Smaller buttons would reduce the controller to a width of 6-7 inches and a height of 4-5 inches. This is a reasonable hand-held size, but that may not be enough for some clients.
An alternative approach is to disconnect the buttons and let them be handled independently of each other, which would open up a variety of options for students to do what is most comfortable for themselves. A main control box would still be required to handle the inputs and communicate with other devices in the system, but the buttons themselves could be arranged in a custom manner. For ease of transport, the buttons could be attached together in a horizontal manner so they are not free when not in use.
This would mean each button pad is simply the size of that button.
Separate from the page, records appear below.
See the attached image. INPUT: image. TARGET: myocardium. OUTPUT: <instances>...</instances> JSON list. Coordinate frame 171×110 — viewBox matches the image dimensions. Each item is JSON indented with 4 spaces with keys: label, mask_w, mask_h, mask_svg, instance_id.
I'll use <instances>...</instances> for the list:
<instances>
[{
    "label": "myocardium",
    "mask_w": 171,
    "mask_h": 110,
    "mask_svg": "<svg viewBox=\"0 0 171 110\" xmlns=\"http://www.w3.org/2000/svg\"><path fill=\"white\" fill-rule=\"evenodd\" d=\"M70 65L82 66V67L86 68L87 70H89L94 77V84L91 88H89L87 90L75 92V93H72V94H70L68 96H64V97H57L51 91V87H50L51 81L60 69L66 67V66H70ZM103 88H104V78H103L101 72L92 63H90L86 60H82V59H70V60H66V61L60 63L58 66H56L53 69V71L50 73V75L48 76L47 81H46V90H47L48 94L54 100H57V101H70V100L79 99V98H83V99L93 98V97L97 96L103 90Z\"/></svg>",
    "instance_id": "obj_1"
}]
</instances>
Interlocked size would be the same in the horizontal case with an added control box.
We will be making a decision on button size and arrangement based on customer feedback at our design review.
Motor/Drumstick Assembly Mounts
Requirements state that the robotic drum assist must be easy to set up and take down, and we don't believe permanently modifying instruments is practical from a cost and engineering standpoint. Several options have been identified for securely mounting the drum assist components (striking mechanism) to the drums, with different designs and products expected to be used for each instrument.
The drum striking mechanism for snare can be mounted to the rim of the drums using a percussion claw as shown. The mechanism can be attached to the claw by a metal rod that is clamped in to the back of the claw and would be clamped to the internals of the striker.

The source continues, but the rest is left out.